>>>

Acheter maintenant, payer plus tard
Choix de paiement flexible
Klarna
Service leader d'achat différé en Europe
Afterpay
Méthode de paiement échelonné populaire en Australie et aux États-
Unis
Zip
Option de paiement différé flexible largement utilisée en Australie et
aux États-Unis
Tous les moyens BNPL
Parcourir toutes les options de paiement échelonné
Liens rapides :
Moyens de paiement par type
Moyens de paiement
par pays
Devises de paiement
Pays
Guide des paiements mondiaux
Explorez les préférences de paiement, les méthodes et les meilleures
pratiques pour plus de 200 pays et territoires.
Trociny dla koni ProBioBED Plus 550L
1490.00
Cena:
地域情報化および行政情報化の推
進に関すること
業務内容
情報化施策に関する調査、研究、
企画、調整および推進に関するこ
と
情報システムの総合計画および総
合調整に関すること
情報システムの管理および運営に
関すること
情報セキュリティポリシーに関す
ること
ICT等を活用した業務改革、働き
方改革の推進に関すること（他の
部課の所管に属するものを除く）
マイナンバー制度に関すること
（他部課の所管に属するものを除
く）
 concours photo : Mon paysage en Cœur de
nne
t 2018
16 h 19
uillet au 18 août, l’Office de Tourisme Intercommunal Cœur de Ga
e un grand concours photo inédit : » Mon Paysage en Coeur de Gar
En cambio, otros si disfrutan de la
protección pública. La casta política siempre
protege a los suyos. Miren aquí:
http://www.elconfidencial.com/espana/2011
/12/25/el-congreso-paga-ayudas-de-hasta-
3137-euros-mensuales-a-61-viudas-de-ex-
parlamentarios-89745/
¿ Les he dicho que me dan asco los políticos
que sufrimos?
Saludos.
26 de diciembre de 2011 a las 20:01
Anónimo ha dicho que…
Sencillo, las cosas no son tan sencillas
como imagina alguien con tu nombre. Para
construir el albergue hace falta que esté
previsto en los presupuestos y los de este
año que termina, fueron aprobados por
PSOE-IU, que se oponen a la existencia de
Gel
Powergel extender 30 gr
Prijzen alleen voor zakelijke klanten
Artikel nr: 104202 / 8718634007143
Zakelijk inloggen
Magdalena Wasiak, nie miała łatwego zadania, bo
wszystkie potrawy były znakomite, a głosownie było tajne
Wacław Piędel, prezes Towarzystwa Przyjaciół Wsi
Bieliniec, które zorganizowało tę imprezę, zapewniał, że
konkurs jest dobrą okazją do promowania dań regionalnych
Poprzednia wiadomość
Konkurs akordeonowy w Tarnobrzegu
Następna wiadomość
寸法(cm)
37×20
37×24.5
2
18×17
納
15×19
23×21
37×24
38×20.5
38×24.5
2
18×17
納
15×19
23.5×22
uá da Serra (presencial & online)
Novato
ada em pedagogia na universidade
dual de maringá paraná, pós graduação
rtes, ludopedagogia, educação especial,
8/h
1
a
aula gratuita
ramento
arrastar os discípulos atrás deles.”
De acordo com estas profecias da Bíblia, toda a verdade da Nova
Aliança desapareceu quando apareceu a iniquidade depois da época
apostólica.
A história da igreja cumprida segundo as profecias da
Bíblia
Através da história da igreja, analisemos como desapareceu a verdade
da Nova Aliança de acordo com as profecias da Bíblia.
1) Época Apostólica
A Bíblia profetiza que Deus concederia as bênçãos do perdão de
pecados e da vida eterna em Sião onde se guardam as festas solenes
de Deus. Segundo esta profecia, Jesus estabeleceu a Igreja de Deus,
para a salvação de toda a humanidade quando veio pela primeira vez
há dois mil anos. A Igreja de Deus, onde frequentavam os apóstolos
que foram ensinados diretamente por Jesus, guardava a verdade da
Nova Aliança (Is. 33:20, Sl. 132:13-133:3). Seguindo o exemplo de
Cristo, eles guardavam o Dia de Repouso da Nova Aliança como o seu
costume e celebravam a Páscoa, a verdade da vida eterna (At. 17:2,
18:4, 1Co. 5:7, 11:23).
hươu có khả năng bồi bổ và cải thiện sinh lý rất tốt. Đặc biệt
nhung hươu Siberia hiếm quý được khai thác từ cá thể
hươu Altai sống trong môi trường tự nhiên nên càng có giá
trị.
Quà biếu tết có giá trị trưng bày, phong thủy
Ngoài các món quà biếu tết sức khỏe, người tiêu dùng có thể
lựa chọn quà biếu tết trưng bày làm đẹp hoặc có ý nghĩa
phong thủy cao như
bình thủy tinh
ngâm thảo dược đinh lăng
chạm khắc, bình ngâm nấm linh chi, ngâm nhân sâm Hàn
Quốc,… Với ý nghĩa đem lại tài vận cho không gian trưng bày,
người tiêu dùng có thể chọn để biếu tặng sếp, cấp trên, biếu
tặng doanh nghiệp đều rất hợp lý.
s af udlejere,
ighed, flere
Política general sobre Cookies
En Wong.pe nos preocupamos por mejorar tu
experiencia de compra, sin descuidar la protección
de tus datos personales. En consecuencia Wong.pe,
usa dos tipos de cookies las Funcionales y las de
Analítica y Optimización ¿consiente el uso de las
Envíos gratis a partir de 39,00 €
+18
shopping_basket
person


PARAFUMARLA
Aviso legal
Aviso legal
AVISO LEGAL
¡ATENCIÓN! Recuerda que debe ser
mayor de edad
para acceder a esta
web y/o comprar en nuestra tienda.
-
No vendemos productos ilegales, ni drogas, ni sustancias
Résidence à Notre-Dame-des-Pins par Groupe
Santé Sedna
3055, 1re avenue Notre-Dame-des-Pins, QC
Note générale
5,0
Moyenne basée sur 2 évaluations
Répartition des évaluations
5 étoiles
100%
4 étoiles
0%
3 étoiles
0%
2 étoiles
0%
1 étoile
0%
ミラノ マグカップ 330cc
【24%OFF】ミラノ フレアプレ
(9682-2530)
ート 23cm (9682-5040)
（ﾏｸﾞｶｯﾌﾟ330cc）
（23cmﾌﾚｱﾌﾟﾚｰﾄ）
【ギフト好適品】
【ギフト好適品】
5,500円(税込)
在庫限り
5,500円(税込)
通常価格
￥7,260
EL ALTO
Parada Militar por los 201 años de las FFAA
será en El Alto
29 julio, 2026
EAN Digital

<<<

#### WHAT THE TASK ASKS
Copy out the whole listing exactly.

#### PROBLEM SOLUTION
Acheter maintenant, payer plus tard
Choix de paiement flexible
Klarna
Service leader d'achat différé en Europe
Afterpay
Méthode de paiement échelonné populaire en Australie et aux États-
Unis
Zip
Option de paiement différé flexible largement utilisée en Australie et
aux États-Unis
Tous les moyens BNPL
Parcourir toutes les options de paiement échelonné
Liens rapides :
Moyens de paiement par type
Moyens de paiement
par pays
Devises de paiement
Pays
Guide des paiements mondiaux
Explorez les préférences de paiement, les méthodes et les meilleures
pratiques pour plus de 200 pays et territoires.
Trociny dla koni ProBioBED Plus 550L
1490.00
Cena:
地域情報化および行政情報化の推
進に関すること
業務内容
情報化施策に関する調査、研究、
企画、調整および推進に関するこ
と
情報システムの総合計画および総
合調整に関すること
情報システムの管理および運営に
関すること
情報セキュリティポリシーに関す
ること
ICT等を活用した業務改革、働き
方改革の推進に関すること（他の
部課の所管に属するものを除く）
マイナンバー制度に関すること
（他部課の所管に属するものを除
く）
 concours photo : Mon paysage en Cœur de
nne
t 2018
16 h 19
uillet au 18 août, l’Office de Tourisme Intercommunal Cœur de Ga
e un grand concours photo inédit : » Mon Paysage en Coeur de Gar
En cambio, otros si disfrutan de la
protección pública. La casta política siempre
protege a los suyos. Miren aquí:
http://www.elconfidencial.com/espana/2011
/12/25/el-congreso-paga-ayudas-de-hasta-
3137-euros-mensuales-a-61-viudas-de-ex-
parlamentarios-89745/
¿ Les he dicho que me dan asco los políticos
que sufrimos?
Saludos.
26 de diciembre de 2011 a las 20:01
Anónimo ha dicho que…
Sencillo, las cosas no son tan sencillas
como imagina alguien con tu nombre. Para
construir el albergue hace falta que esté
previsto en los presupuestos y los de este
año que termina, fueron aprobados por
PSOE-IU, que se oponen a la existencia de
Gel
Powergel extender 30 gr
Prijzen alleen voor zakelijke klanten
Artikel nr: 104202 / 8718634007143
Zakelijk inloggen
Magdalena Wasiak, nie miała łatwego zadania, bo
wszystkie potrawy były znakomite, a głosownie było tajne
Wacław Piędel, prezes Towarzystwa Przyjaciół Wsi
Bieliniec, które zorganizowało tę imprezę, zapewniał, że
konkurs jest dobrą okazją do promowania dań regionalnych
Poprzednia wiadomość
Konkurs akordeonowy w Tarnobrzegu
Następna wiadomość
寸法(cm)
37×20
37×24.5
2
18×17
納
15×19
23×21
37×24
38×20.5
38×24.5
2
18×17
納
15×19
23.5×22
uá da Serra (presencial & online)
Novato
ada em pedagogia na universidade
dual de maringá paraná, pós graduação
rtes, ludopedagogia, educação especial,
8/h
1
a
aula gratuita
ramento
arrastar os discípulos atrás deles.”
De acordo com estas profecias da Bíblia, toda a verdade da Nova
Aliança desapareceu quando apareceu a iniquidade depois da época
apostólica.
A história da igreja cumprida segundo as profecias da
Bíblia
Através da história da igreja, analisemos como desapareceu a verdade
da Nova Aliança de acordo com as profecias da Bíblia.
1) Época Apostólica
A Bíblia profetiza que Deus concederia as bênçãos do perdão de
pecados e da vida eterna em Sião onde se guardam as festas solenes
de Deus. Segundo esta profecia, Jesus estabeleceu a Igreja de Deus,
para a salvação de toda a humanidade quando veio pela primeira vez
há dois mil anos. A Igreja de Deus, onde frequentavam os apóstolos
que foram ensinados diretamente por Jesus, guardava a verdade da
Nova Aliança (Is. 33:20, Sl. 132:13-133:3). Seguindo o exemplo de
Cristo, eles guardavam o Dia de Repouso da Nova Aliança como o seu
costume e celebravam a Páscoa, a verdade da vida eterna (At. 17:2,
18:4, 1Co. 5:7, 11:23).
hươu có khả năng bồi bổ và cải thiện sinh lý rất tốt. Đặc biệt
nhung hươu Siberia hiếm quý được khai thác từ cá thể
hươu Altai sống trong môi trường tự nhiên nên càng có giá
trị.
Quà biếu tết có giá trị trưng bày, phong thủy
Ngoài các món quà biếu tết sức khỏe, người tiêu dùng có thể
lựa chọn quà biếu tết trưng bày làm đẹp hoặc có ý nghĩa
phong thủy cao như
bình thủy tinh
ngâm thảo dược đinh lăng
chạm khắc, bình ngâm nấm linh chi, ngâm nhân sâm Hàn
Quốc,… Với ý nghĩa đem lại tài vận cho không gian trưng bày,
người tiêu dùng có thể chọn để biếu tặng sếp, cấp trên, biếu
tặng doanh nghiệp đều rất hợp lý.
s af udlejere,
ighed, flere
Política general sobre Cookies
En Wong.pe nos preocupamos por mejorar tu
experiencia de compra, sin descuidar la protección
de tus datos personales. En consecuencia Wong.pe,
usa dos tipos de cookies las Funcionales y las de
Analítica y Optimización ¿consiente el uso de las
Envíos gratis a partir de 39,00 €
+18
shopping_basket
person


PARAFUMARLA
Aviso legal
Aviso legal
AVISO LEGAL
¡ATENCIÓN! Recuerda que debe ser
mayor de edad
para acceder a esta
web y/o comprar en nuestra tienda.
-
No vendemos productos ilegales, ni drogas, ni sustancias
Résidence à Notre-Dame-des-Pins par Groupe
Santé Sedna
3055, 1re avenue Notre-Dame-des-Pins, QC
Note générale
5,0
Moyenne basée sur 2 évaluations
Répartition des évaluations
5 étoiles
100%
4 étoiles
0%
3 étoiles
0%
2 étoiles
0%
1 étoile
0%
ミラノ マグカップ 330cc
【24%OFF】ミラノ フレアプレ
(9682-2530)
ート 23cm (9682-5040)
（ﾏｸﾞｶｯﾌﾟ330cc）
（23cmﾌﾚｱﾌﾟﾚｰﾄ）
【ギフト好適品】
【ギフト好適品】
5,500円(税込)
在庫限り
5,500円(税込)
通常価格
￥7,260
EL ALTO
Parada Militar por los 201 años de las FFAA
será en El Alto
29 julio, 2026
EAN Digital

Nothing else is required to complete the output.